Repeat the listing that follows exactly. Pictures are not part of the copy.

# INFORMATION SHOWN
▬▬▬
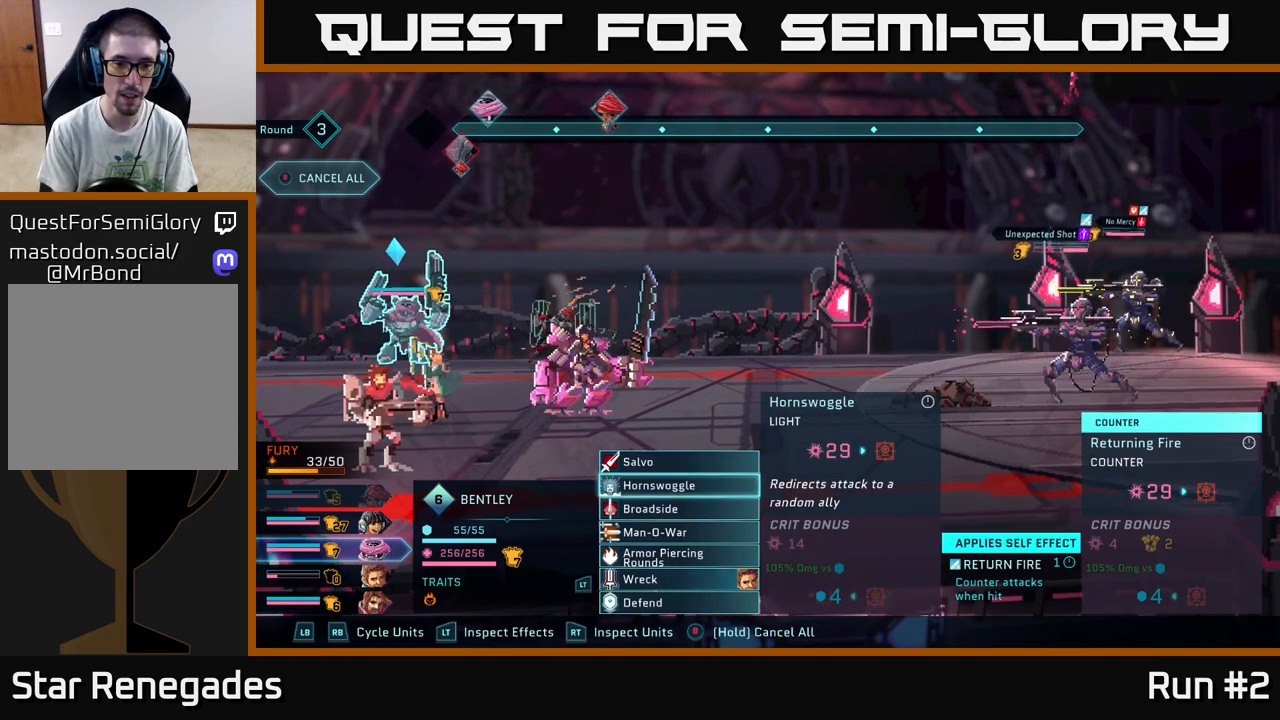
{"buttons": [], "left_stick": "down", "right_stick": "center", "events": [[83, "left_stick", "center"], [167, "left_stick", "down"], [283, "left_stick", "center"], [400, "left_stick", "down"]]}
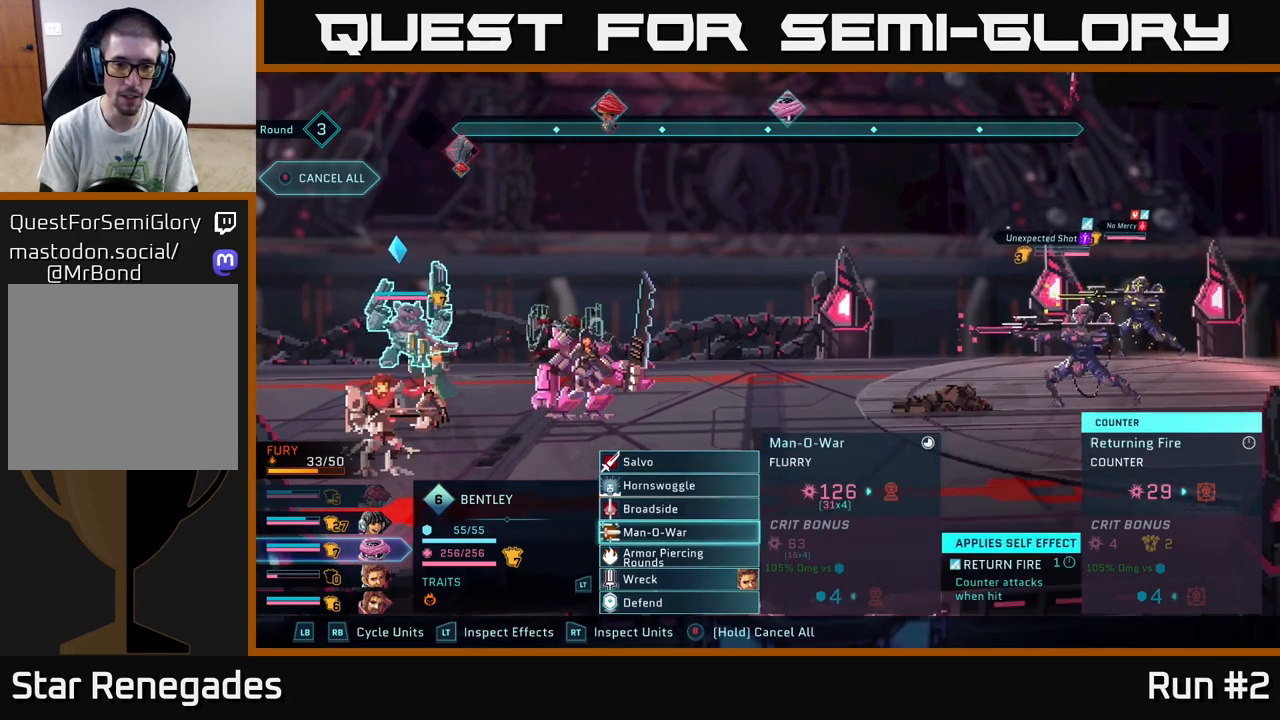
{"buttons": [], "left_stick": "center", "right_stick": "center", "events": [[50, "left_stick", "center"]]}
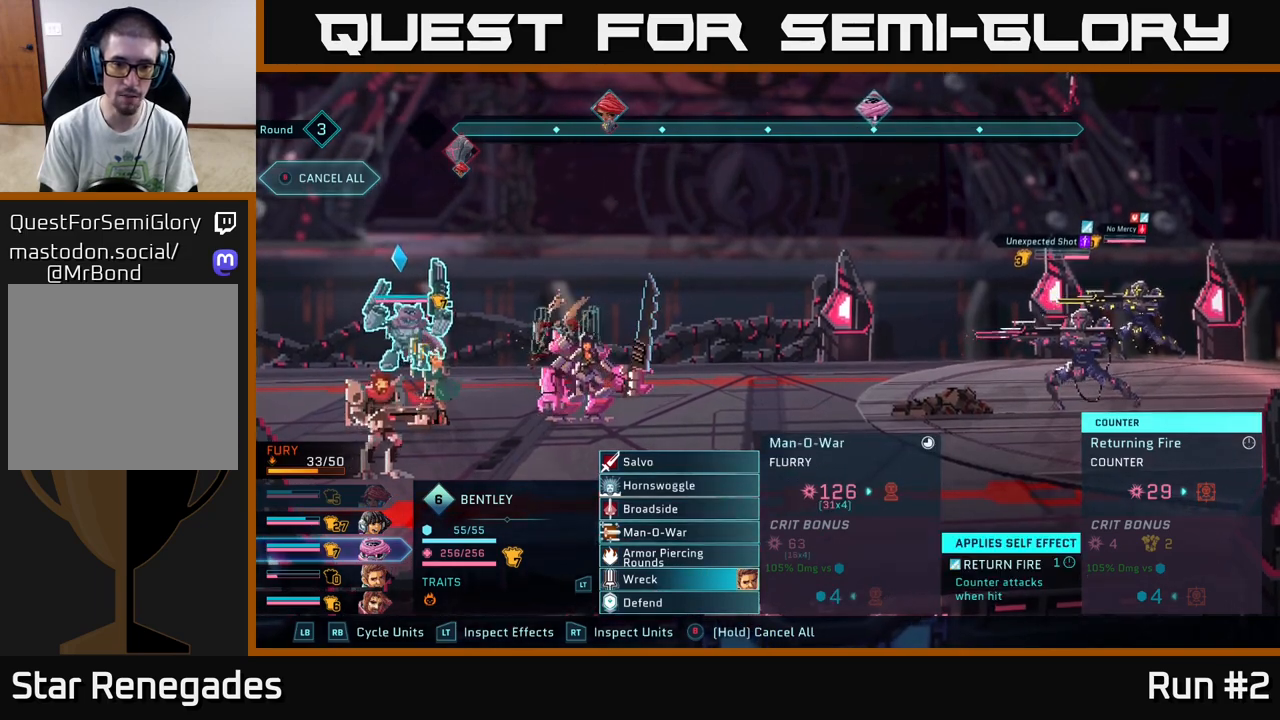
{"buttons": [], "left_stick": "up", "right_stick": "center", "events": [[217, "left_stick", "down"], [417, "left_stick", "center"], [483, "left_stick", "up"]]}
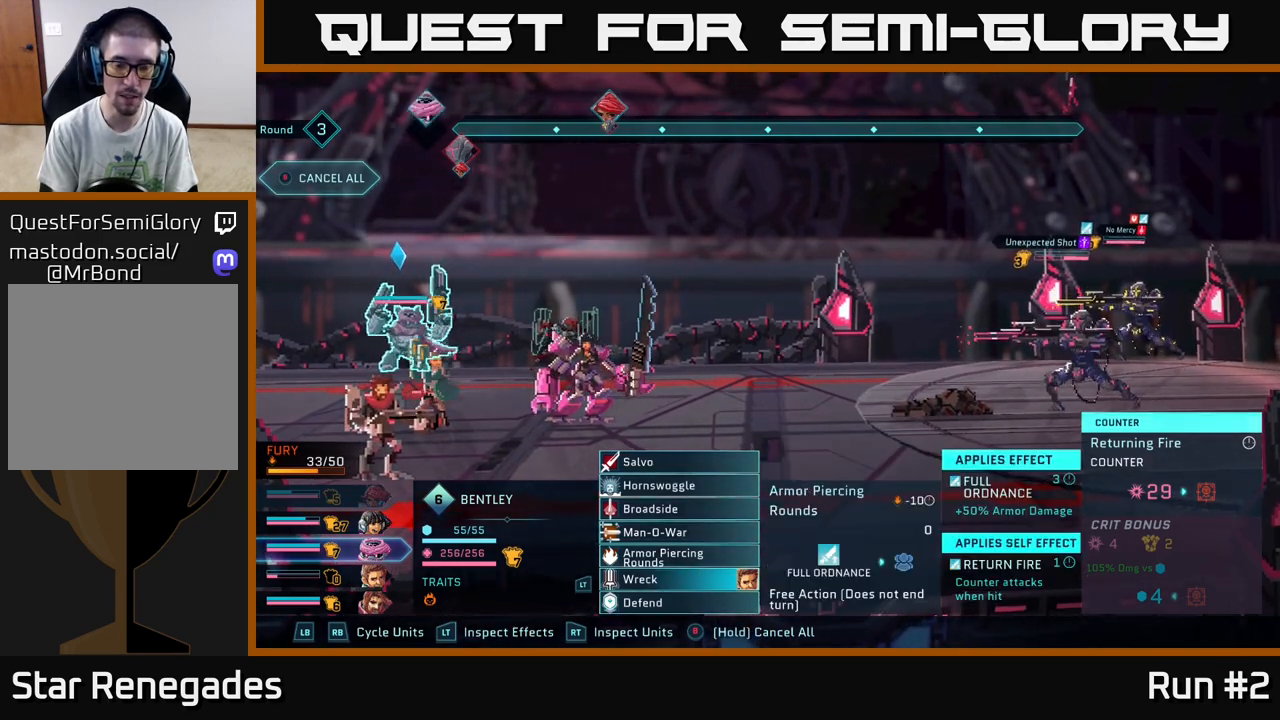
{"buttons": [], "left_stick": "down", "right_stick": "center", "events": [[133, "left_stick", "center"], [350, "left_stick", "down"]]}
▬▬▬
# TASK ANSWER
{"buttons": [], "left_stick": "down", "right_stick": "center", "events": [[83, "left_stick", "center"], [167, "left_stick", "down"], [283, "left_stick", "center"], [400, "left_stick", "down"]]}
{"buttons": [], "left_stick": "center", "right_stick": "center", "events": [[50, "left_stick", "center"]]}
{"buttons": [], "left_stick": "up", "right_stick": "center", "events": [[217, "left_stick", "down"], [417, "left_stick", "center"], [483, "left_stick", "up"]]}
{"buttons": [], "left_stick": "down", "right_stick": "center", "events": [[133, "left_stick", "center"], [350, "left_stick", "down"]]}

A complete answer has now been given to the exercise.